> _YOUR ASSIGNMENT_: Once you find the line with "wrist: (255, 290)" in the data below, transcribe exactly each line from there to the line with "pinky pip: (388, 368)", inclusive, and nothing else. Drop the pictures.

* * *

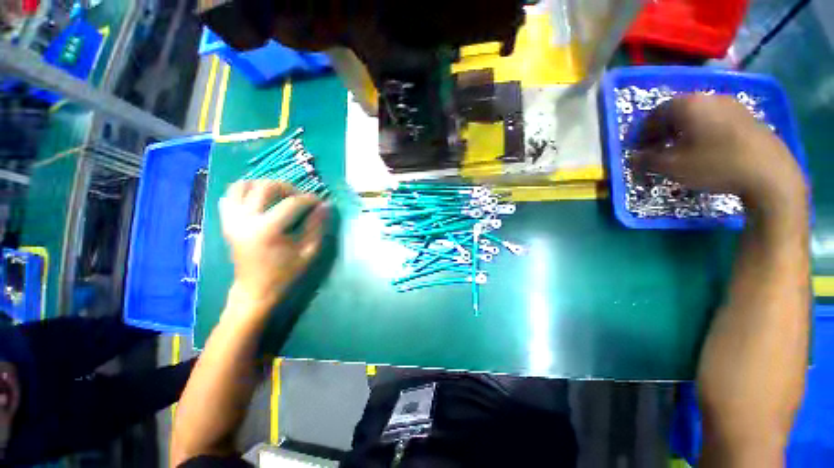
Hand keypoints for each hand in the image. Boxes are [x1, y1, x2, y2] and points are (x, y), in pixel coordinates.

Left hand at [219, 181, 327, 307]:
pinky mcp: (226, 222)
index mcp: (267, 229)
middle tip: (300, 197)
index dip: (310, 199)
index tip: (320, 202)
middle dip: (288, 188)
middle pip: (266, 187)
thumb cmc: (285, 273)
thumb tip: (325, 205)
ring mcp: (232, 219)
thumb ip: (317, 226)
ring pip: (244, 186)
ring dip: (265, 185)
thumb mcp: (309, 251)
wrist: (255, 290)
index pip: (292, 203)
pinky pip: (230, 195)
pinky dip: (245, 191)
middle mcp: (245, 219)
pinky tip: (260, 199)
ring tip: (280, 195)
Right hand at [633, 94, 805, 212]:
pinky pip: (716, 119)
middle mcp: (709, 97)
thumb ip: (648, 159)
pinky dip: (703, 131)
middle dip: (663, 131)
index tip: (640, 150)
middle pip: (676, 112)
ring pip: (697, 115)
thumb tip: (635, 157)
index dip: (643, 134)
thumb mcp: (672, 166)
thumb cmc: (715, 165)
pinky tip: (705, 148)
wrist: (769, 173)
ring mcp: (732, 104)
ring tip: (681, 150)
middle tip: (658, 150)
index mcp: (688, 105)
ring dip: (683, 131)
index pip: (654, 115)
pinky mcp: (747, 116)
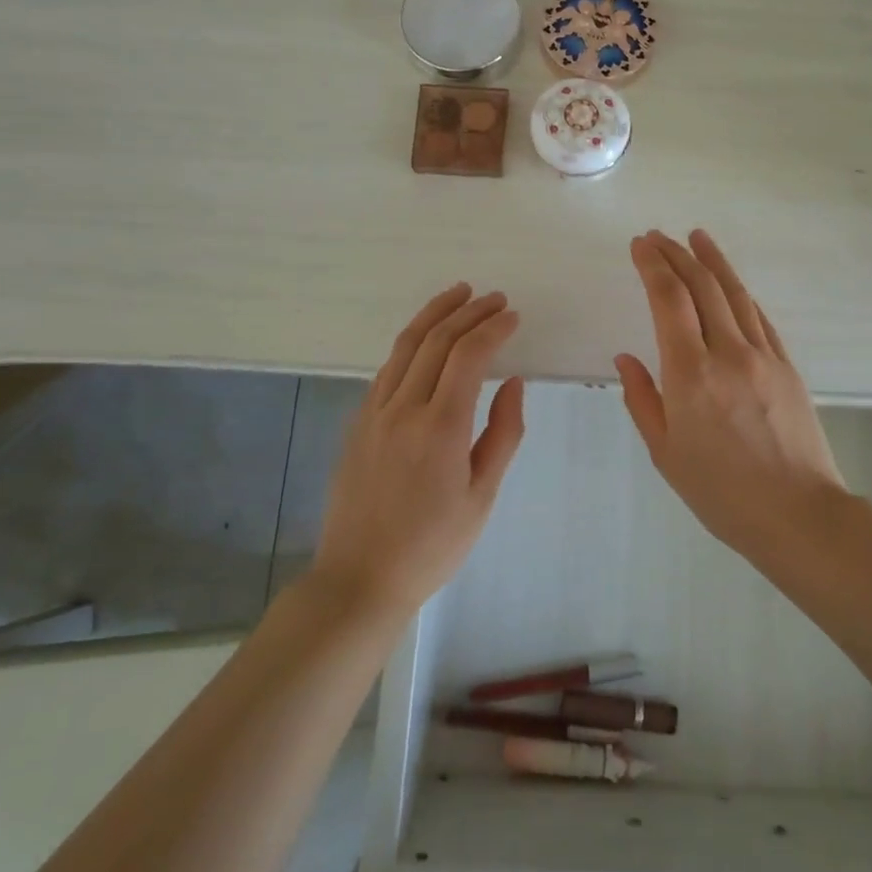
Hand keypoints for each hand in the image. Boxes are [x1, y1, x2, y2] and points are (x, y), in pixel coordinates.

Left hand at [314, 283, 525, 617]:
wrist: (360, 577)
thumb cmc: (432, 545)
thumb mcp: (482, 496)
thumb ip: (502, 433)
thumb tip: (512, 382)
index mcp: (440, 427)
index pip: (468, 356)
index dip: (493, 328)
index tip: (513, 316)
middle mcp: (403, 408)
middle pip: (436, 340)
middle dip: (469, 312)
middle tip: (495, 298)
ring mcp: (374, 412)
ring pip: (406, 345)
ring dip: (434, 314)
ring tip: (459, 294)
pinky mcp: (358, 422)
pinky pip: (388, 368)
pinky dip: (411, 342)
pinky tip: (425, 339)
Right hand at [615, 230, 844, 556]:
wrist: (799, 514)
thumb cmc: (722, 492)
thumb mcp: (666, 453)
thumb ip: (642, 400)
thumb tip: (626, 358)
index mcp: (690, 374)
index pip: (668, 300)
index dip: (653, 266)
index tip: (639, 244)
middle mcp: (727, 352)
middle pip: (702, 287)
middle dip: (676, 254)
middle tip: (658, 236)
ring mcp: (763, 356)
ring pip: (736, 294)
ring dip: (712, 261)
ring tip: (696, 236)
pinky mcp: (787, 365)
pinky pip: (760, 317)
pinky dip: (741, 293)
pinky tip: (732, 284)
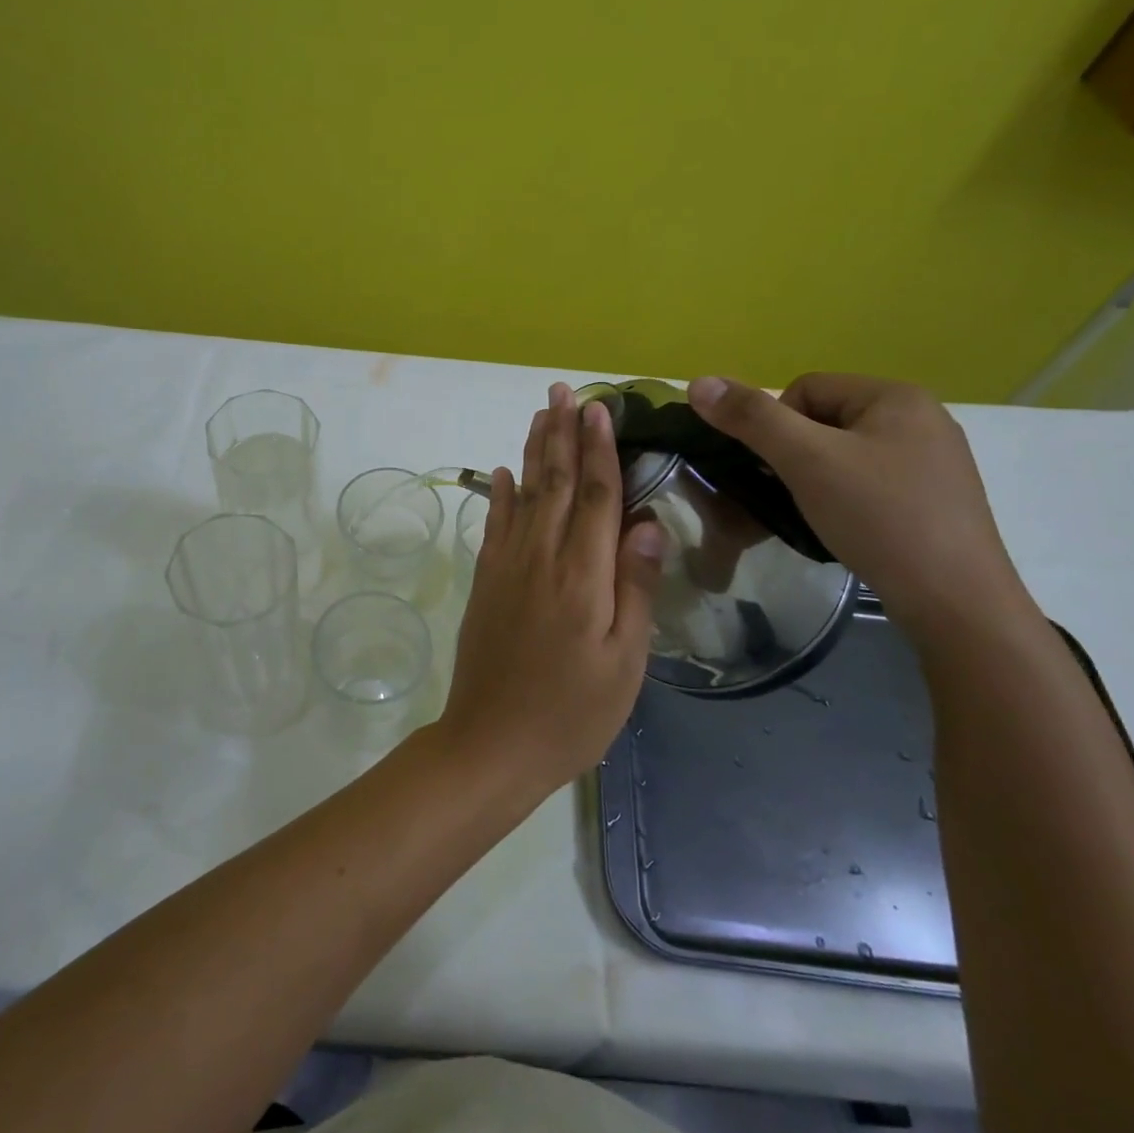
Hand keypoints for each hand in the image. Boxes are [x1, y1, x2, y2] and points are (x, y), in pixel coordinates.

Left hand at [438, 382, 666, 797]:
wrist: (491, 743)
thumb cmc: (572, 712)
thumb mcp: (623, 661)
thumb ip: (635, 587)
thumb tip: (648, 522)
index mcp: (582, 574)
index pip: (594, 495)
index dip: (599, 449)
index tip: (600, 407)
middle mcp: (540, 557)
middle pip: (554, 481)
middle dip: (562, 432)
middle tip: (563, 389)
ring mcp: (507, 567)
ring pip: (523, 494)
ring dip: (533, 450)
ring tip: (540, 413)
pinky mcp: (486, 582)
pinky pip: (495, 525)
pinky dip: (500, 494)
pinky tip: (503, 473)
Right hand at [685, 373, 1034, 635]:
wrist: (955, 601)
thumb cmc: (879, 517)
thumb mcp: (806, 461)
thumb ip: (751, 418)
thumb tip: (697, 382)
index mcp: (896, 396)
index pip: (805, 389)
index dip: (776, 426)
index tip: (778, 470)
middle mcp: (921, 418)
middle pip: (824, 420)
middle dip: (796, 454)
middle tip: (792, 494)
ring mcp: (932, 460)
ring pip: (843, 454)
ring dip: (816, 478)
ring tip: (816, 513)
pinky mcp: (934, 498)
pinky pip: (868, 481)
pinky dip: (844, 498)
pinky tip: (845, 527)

* * *

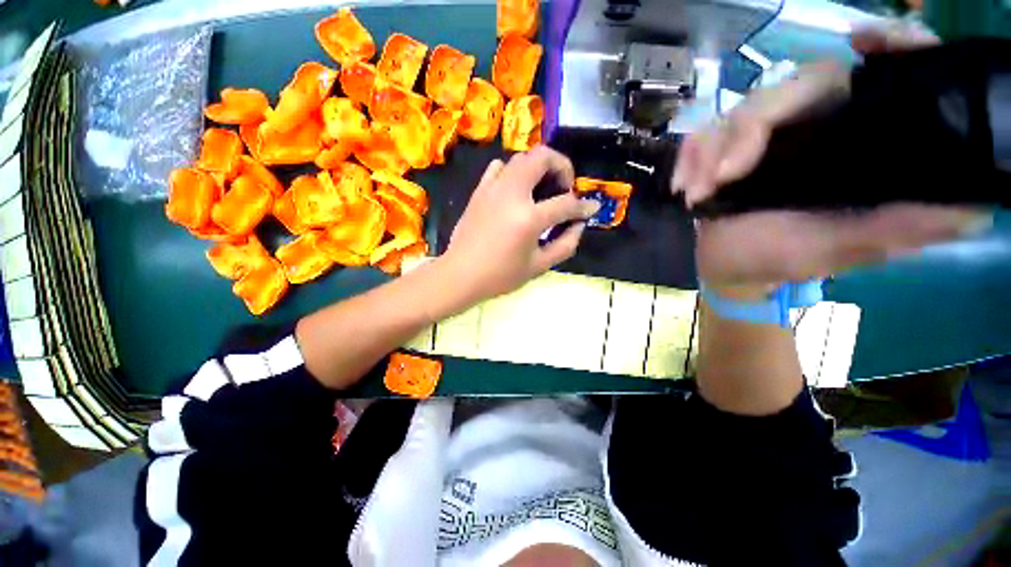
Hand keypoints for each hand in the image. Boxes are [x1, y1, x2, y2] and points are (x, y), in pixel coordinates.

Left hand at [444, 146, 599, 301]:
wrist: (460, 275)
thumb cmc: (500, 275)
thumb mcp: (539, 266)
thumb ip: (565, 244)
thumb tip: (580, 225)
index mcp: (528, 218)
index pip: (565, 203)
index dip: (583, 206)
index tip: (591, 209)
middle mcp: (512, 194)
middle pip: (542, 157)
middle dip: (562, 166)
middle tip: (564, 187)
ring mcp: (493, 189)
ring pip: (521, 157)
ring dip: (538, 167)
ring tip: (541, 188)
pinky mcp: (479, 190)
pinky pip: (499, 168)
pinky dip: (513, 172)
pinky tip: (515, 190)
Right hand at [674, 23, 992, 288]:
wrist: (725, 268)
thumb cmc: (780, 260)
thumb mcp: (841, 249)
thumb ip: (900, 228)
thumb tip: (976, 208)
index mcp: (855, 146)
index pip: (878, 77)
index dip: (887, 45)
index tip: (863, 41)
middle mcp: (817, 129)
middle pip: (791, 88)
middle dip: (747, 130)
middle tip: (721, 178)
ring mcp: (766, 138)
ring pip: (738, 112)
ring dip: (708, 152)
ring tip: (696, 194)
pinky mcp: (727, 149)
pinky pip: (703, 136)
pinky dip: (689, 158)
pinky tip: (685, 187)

* * *

> _ANSWER BOX_:
wrist: (255, 290)
index pip: (292, 203)
pinky pip: (230, 195)
pinky dip: (245, 191)
middle mcp: (245, 219)
pinky tip: (260, 199)
ring tip: (280, 195)
Right hand at [633, 94, 805, 212]:
pinky pip: (716, 119)
middle mcp: (709, 97)
thumb ip: (648, 159)
pinky dip: (703, 131)
middle dip: (663, 131)
index tip: (640, 150)
middle pip: (676, 112)
ring pip: (697, 115)
thumb tip: (635, 157)
index dip: (643, 134)
thumb mcp: (672, 166)
thumb cmc: (715, 165)
pinky tip: (705, 148)
wrist: (769, 173)
ring mcp: (732, 104)
ring tip: (681, 150)
middle tip: (658, 150)
index mcp: (688, 105)
ring dip: (683, 131)
index pip: (654, 115)
pinky mcp: (747, 116)
Hand keypoints for each hand in the image. Boxes are [x1, y1, x2, y2] and points are (x, y), in pixel coordinates.

Left hand at [314, 283, 525, 617]:
wrist: (360, 577)
thumb cmc: (432, 545)
thumb mcp: (482, 496)
thumb ip: (502, 433)
thumb tip: (512, 382)
index mcp: (440, 427)
index pip: (468, 356)
index dip: (493, 328)
index tip: (513, 316)
middle mcp: (403, 408)
middle pip: (436, 340)
middle dip: (469, 312)
middle tip: (495, 298)
ring mcp: (374, 412)
ring pip: (406, 345)
ring dip: (434, 314)
ring tip: (459, 294)
pinky mcp: (358, 422)
pinky pip: (388, 368)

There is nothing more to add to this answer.